Both Web sites make no effort to hide their violence against the Israel Defense Forces and the Israeli pubic. On the contrary, they provide a lot of information on violent activity by the organizations, sometimes even in real time, as in the case of the three soldiers kidnapped from Mt. Dov in October 2002. They carry video clips - not always authentic - of attacks on Israelis, as well as horrific images of bodies.
"They are conducting psychological warfare," says Weiman, "which means trying to frighten and demoralize the enemy," and he goes on to quote one of Hezbollah's leaders, Ibrahim Nasser a-Din, who was quoted at the site as saying "through the Internet the Hezbollah has entered Israeli homes, creating an important psychological breach."

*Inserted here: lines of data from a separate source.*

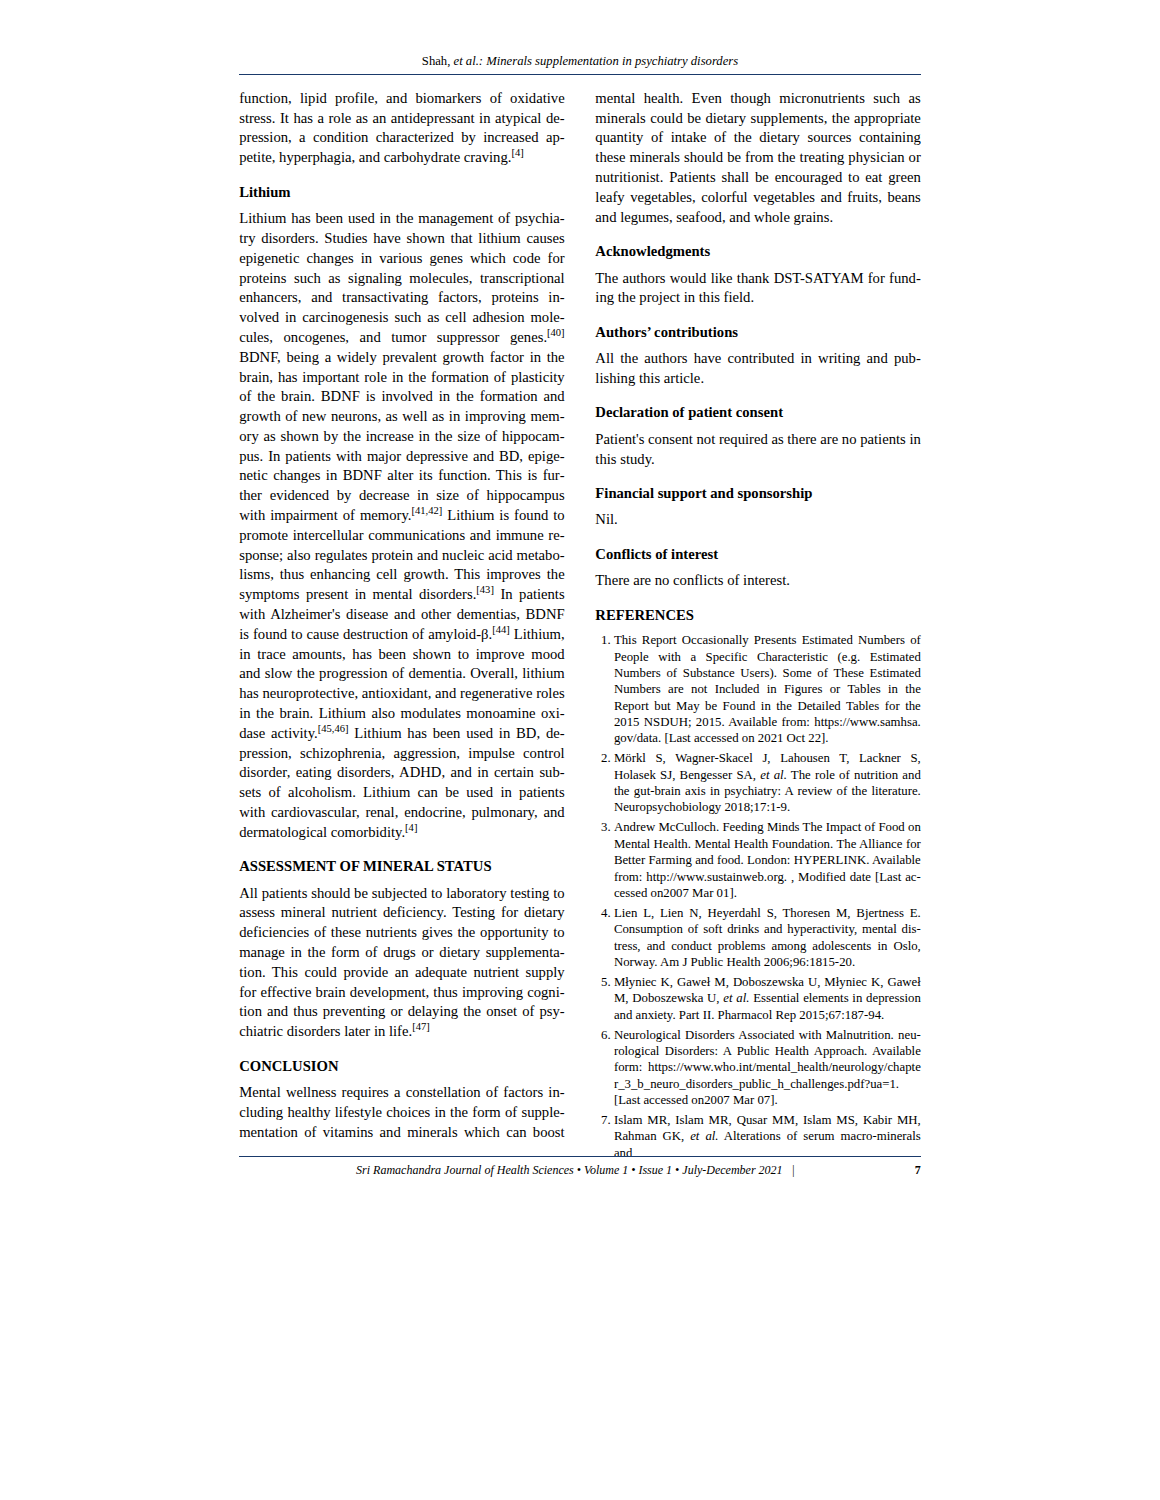Shah, et al.: Minerals supplementation in psychiatry disorders
function, lipid profile, and biomarkers of oxidative stress. It has a role as an antidepressant in atypical depression, a condition characterized by increased appetite, hyperphagia, and carbohydrate craving.[4]
Lithium
Lithium has been used in the management of psychiatry disorders. Studies have shown that lithium causes epigenetic changes in various genes which code for proteins such as signaling molecules, transcriptional enhancers, and transactivating factors, proteins involved in carcinogenesis such as cell adhesion molecules, oncogenes, and tumor suppressor genes.[40] BDNF, being a widely prevalent growth factor in the brain, has important role in the formation of plasticity of the brain. BDNF is involved in the formation and growth of new neurons, as well as in improving memory as shown by the increase in the size of hippocampus. In patients with major depressive and BD, epigenetic changes in BDNF alter its function. This is further evidenced by decrease in size of hippocampus with impairment of memory.[41,42] Lithium is found to promote intercellular communications and immune response; also regulates protein and nucleic acid metabolisms, thus enhancing cell growth. This improves the symptoms present in mental disorders.[43] In patients with Alzheimer's disease and other dementias, BDNF is found to cause destruction of amyloid-β.[44] Lithium, in trace amounts, has been shown to improve mood and slow the progression of dementia. Overall, lithium has neuroprotective, antioxidant, and regenerative roles in the brain. Lithium also modulates monoamine oxidase activity.[45,46] Lithium has been used in BD, depression, schizophrenia, aggression, impulse control disorder, eating disorders, ADHD, and in certain subsets of alcoholism. Lithium can be used in patients with cardiovascular, renal, endocrine, pulmonary, and dermatological comorbidity.[4]
Assessment of Mineral Status
All patients should be subjected to laboratory testing to assess mineral nutrient deficiency. Testing for dietary deficiencies of these nutrients gives the opportunity to manage in the form of drugs or dietary supplementation. This could provide an adequate nutrient supply for effective brain development, thus improving cognition and thus preventing or delaying the onset of psychiatric disorders later in life.[47]
Conclusion
Mental wellness requires a constellation of factors including healthy lifestyle choices in the form of supplementation of vitamins and minerals which can boost mental health. Even though micronutrients such as minerals could be dietary supplements, the appropriate quantity of intake of the dietary sources containing these minerals should be from the treating physician or nutritionist. Patients shall be encouraged to eat green leafy vegetables, colorful vegetables and fruits, beans and legumes, seafood, and whole grains.
Acknowledgments
The authors would like thank DST-SATYAM for funding the project in this field.
Authors’ contributions
All the authors have contributed in writing and publishing this article.
Declaration of patient consent
Patient's consent not required as there are no patients in this study.
Financial support and sponsorship
Nil.
Conflicts of interest
There are no conflicts of interest.
References
This Report Occasionally Presents Estimated Numbers of People with a Specific Characteristic (e.g. Estimated Numbers of Substance Users). Some of These Estimated Numbers are not Included in Figures or Tables in the Report but May be Found in the Detailed Tables for the 2015 NSDUH; 2015. Available from: https://www.samhsa.gov/data. [Last accessed on 2021 Oct 22].
Mörkl S, Wagner-Skacel J, Lahousen T, Lackner S, Holasek SJ, Bengesser SA, et al. The role of nutrition and the gut-brain axis in psychiatry: A review of the literature. Neuropsychobiology 2018;17:1-9.
Andrew McCulloch. Feeding Minds The Impact of Food on Mental Health. Mental Health Foundation. The Alliance for Better Farming and food. London: HYPERLINK. Available from: http://www.sustainweb.org. , Modified date [Last accessed on2007 Mar 01].
Lien L, Lien N, Heyerdahl S, Thoresen M, Bjertness E. Consumption of soft drinks and hyperactivity, mental distress, and conduct problems among adolescents in Oslo, Norway. Am J Public Health 2006;96:1815-20.
Młyniec K, Gaweł M, Doboszewska U, Młyniec K, Gaweł M, Doboszewska U, et al. Essential elements in depression and anxiety. Part II. Pharmacol Rep 2015;67:187-94.
Neurological Disorders Associated with Malnutrition. neurological Disorders: A Public Health Approach. Available form: https://www.who.int/mental_health/neurology/chapter_3_b_neuro_disorders_public_h_challenges.pdf?ua=1. [Last accessed on2007 Mar 07].
Islam MR, Islam MR, Qusar MM, Islam MS, Kabir MH, Rahman GK, et al. Alterations of serum macro-minerals and
7 Sri Ramachandra Journal of Health Sciences • Volume 1 • Issue 1 • July-December 2021 |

Weiman says the "Hezbollah and Hamas Web sites carry daily reports, some of which are invented and inflated, about their operations. But you can be sure that if something important happens, the Web sites will carry it. As propagandists, they are playing between the desire to frighten the Web site visitor and the desire to demoralize the visitor.
They try to make the visitor believe that his own leadership is untrustworthy and if only he accepted the `enemy's' goals, `everything will be fine.'" Their rhetoric, says Weiman, "is direct. Other groups, no less violent, display doves and songs. The Hamas and Hezbollah aren't interested in the international community. They are interested in the local audience and believe they are having an influence."
In the last three years, since the first study and its follow-up, some organizations have disappeared from the Web, while others have changed address and servers, often in other countries from where they started. The most interesting of the sites to have disappeared between 1998 and 2002 is, unsurprisingly, Qaida. It used to keep its servers n Indonesia, but a few days after September 11, the site vanished from the web under mysterious circumstances. Nowadays, Osama in Laden's messages are issued via sympathetic sites, but their credibility is in doubt. There is no real Internet representation for America's greatest enemy.
Another change that took place between the two survey periods was the growth in content at the sites. While in 1998, most of the sites were limited to text-only materials, now they carry songs, speeches, and video. But most interestingly, there are few that carry any interactive areas - no forums, chats, discussion groups. "Anyone can get into a chat or a forum," says Weiman, "and they don't want to encourage that. They want to control the discourse. They don't want someone to expose the fact that a photo might be counterfeit, and they certainly don't want someone articulate enough to start a discussion that is more articulate and coherent than their messages. They aren't really proponents of interactivity and open discourse."